Input for this task:
Start of Block

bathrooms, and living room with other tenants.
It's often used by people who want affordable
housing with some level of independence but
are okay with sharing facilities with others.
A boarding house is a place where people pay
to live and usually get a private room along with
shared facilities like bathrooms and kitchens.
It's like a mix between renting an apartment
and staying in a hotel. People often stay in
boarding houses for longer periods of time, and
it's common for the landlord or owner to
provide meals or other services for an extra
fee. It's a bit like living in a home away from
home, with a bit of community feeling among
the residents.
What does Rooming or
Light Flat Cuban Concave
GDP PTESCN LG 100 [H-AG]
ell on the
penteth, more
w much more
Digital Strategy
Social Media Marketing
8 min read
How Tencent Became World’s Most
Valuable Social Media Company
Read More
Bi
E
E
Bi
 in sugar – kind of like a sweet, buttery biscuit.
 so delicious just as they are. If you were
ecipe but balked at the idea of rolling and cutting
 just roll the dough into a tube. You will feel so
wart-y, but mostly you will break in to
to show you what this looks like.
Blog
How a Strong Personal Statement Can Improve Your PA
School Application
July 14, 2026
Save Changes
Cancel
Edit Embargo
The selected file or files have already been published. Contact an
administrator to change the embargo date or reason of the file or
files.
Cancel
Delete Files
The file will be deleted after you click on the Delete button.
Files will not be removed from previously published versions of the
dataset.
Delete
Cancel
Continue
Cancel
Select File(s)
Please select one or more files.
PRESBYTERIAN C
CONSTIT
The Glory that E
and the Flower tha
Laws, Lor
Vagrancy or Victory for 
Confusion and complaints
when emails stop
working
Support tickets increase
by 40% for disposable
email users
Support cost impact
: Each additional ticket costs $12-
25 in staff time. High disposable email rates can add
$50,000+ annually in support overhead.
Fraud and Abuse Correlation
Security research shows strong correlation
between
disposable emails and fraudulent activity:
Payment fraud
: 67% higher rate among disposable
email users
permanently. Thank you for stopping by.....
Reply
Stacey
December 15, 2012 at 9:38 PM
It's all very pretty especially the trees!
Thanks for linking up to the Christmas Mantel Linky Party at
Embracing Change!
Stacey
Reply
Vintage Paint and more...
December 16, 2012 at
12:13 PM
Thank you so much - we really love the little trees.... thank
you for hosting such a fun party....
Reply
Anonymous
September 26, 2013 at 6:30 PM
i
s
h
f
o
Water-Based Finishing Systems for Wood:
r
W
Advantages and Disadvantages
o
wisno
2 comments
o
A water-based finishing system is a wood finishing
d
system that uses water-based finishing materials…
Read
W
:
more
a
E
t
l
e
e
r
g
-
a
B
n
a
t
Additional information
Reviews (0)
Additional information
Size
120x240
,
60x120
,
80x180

End of Block

Your instructions: From the entries above, restate word for word the lines from the line containing "PRESBYTERIAN C" to the line containing "It's all very pretty especially the trees!", both ends included, and nothing more.

Task answer:
PRESBYTERIAN C
CONSTIT
The Glory that E
and the Flower tha
Laws, Lor
Vagrancy or Victory for 
Confusion and complaints
when emails stop
working
Support tickets increase
by 40% for disposable
email users
Support cost impact
: Each additional ticket costs $12-
25 in staff time. High disposable email rates can add
$50,000+ annually in support overhead.
Fraud and Abuse Correlation
Security research shows strong correlation
between
disposable emails and fraudulent activity:
Payment fraud
: 67% higher rate among disposable
email users
permanently. Thank you for stopping by.....
Reply
Stacey
December 15, 2012 at 9:38 PM
It's all very pretty especially the trees!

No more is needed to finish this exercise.